The comics, though, were wildly different, and really stylish in a different way. It was driven more by visuals than dialogue, something that had to be tweaked to make it work as a TV show. We spoke with Kindler about the process of adapting the comic, the role Niles played, and why he thinks fans will fall in love with October Faction.
"I read October Faction, and I was blown away," Kindler told ComicBook.com. "I was like, 'Oh my God, I totally see the bones of this, what it is.' It was not just about monster hunters; it had social issues involved, it was about a family, it was a family drama. Now, Steve and Damien Worm put together a hyper-stylized, almost dramatically sparse but hyper-imagistic world, which I knew would be really expensive and difficult to recreate, especially on the budget and the timeline we were looking at with Netflix."
That didn't stop him, obviously. Instead, he set about figuring out what the Netflix/TV version of October Faction looked like, and whether there was a way to retain the best and most important parts of the comic within those constraints.

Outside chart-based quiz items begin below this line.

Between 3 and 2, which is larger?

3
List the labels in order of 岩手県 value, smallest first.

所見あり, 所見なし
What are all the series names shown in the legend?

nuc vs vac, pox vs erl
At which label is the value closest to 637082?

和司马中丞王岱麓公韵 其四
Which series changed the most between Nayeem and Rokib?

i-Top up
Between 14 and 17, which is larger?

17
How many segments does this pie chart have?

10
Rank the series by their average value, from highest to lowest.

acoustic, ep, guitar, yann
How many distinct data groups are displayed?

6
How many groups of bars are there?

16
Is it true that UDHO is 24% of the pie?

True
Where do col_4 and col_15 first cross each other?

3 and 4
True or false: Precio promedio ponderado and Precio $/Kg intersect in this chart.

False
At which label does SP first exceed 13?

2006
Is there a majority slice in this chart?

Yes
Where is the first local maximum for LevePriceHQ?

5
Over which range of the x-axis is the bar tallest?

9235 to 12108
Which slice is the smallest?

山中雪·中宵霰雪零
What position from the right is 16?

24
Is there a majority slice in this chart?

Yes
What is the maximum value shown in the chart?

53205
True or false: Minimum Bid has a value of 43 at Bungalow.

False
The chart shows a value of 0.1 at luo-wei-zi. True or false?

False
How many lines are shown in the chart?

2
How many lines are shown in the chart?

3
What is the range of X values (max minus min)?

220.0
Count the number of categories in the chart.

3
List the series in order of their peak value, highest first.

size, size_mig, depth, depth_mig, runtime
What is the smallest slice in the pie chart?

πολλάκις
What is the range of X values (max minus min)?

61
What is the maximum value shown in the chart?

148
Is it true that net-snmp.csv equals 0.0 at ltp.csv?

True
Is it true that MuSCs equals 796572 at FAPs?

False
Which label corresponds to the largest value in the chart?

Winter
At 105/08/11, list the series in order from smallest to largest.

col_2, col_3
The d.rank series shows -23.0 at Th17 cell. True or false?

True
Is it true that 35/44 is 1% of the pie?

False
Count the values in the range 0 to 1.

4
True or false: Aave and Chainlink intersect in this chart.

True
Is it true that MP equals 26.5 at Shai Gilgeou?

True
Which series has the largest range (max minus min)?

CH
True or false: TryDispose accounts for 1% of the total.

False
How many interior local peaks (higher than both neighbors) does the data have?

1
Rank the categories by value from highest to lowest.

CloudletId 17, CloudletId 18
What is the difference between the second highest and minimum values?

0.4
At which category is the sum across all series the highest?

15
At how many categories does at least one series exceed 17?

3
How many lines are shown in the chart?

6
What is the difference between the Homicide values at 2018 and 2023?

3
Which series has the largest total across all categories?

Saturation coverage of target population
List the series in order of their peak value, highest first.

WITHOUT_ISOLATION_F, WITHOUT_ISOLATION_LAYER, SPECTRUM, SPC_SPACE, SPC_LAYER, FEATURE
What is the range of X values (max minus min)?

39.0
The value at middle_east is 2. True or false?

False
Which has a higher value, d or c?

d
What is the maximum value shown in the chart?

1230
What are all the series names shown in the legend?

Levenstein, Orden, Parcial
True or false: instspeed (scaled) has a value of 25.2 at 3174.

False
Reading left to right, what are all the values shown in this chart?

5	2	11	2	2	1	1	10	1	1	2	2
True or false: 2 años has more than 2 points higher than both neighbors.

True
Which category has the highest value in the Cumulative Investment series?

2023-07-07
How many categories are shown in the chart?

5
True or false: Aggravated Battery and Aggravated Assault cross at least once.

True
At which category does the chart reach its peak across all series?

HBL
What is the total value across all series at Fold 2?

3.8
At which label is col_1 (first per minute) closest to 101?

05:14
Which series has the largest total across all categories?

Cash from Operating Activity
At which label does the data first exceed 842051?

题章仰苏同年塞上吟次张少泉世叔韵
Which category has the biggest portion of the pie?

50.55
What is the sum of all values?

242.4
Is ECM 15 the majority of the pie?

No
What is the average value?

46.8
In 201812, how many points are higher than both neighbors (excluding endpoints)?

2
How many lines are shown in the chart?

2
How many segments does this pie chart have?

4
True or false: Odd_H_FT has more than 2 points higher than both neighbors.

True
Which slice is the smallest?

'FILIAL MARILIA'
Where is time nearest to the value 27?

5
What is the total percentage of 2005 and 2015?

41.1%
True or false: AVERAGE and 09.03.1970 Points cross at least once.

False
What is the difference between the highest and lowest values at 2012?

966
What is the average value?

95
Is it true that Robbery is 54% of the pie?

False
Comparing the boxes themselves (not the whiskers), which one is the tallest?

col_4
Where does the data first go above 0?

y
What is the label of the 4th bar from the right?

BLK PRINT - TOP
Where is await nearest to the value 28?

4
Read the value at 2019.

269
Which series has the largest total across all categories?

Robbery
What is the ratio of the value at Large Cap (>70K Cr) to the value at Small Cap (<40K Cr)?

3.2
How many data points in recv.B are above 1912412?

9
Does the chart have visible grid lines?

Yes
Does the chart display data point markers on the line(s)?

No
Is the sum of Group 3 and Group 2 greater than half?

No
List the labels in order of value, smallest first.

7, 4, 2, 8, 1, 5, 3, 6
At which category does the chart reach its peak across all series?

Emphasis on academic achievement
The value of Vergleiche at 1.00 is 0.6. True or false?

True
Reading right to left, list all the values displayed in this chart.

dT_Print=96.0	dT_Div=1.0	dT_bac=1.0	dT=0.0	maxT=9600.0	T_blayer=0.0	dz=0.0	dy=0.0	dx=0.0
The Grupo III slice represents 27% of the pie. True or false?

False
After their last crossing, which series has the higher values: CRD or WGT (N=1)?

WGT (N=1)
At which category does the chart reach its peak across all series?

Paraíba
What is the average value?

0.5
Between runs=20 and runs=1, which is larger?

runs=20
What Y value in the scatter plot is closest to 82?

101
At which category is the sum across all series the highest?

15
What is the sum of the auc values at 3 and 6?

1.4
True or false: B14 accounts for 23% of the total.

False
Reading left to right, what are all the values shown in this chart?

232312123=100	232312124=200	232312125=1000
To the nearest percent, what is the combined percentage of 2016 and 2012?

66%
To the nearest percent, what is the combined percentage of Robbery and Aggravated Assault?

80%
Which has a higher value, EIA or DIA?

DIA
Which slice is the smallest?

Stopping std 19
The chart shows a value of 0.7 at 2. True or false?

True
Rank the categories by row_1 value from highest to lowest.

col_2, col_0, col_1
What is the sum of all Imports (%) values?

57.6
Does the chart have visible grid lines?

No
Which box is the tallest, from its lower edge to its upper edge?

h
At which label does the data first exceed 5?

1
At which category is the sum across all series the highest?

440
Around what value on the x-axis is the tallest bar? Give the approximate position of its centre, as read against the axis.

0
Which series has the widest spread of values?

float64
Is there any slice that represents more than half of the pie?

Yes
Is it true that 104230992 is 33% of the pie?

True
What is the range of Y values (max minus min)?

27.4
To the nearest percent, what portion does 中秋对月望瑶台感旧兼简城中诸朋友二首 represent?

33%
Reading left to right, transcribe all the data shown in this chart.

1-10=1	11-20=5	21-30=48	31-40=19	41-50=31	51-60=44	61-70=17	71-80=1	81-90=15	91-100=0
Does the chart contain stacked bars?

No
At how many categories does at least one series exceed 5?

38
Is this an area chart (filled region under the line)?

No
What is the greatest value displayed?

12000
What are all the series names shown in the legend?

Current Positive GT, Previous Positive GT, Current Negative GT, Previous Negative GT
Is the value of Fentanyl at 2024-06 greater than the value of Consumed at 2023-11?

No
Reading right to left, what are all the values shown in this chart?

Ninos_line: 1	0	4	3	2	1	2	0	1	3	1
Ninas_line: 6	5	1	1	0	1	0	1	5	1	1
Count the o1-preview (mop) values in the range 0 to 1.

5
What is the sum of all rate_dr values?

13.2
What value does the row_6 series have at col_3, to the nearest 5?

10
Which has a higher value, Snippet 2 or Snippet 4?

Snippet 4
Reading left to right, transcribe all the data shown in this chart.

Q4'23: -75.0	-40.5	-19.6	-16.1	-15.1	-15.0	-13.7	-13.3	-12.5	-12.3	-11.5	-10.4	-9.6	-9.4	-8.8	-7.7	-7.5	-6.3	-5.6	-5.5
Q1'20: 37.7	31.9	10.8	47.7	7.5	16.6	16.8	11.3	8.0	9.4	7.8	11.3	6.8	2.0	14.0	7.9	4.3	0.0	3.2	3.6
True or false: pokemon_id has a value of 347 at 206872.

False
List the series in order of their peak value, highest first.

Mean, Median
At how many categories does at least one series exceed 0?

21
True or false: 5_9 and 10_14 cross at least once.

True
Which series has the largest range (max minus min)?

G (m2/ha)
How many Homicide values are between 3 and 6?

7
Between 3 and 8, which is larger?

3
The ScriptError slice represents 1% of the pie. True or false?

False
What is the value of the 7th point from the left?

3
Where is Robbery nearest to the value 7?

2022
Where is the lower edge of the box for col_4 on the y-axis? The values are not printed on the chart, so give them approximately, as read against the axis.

"What I did is I put together a version of it that's much more grounded, and more based on character and intrigue and history than on big, huge, cinematics, and expensive action. And pitched it to IDW, they really liked it. I really didn't want to do anything with any kind of adaptation Steve Niles didn't 100% sign off on. I'd kind of put together a whole presentation deck, and when he looked at it and said he loved it and he was really enthusiastic about it, I felt very confident to then go to Netflix and pitch it, because I had Steve's blessing."
The project moved faster than anybody could reasonably have expected from there; after turning the pilot script in to Netflix, Kindler heard back two days later: they wanted not a pilot but the series. Kindler described it as a "high class problem" to have, and admitted that it was a mixed bag: while you always would like more time to prep your scripts, going into the process the way they did allowed them to avoid overthinking things in the way he says writers can do after living with a pilot for too long and fixating on what could be better.
"Once we started making the show and breaking the season, and really deepening the mythology and the backstory of the characters and working at the arc for season one, we had Steve come in, write a few times, read drafts, and he and I would speak on the phone. He was nothing but supportive, enthusiastic, and encouraging about what we were doing. That meant a lot because he's got a lot going on and he really was nothing but kind and appreciative of what we did with his world. There was never any issue with the direction we're taking creatively, which was all anyone can ask for when they're adapting a book."
October Faction is now available to stream on Netflix.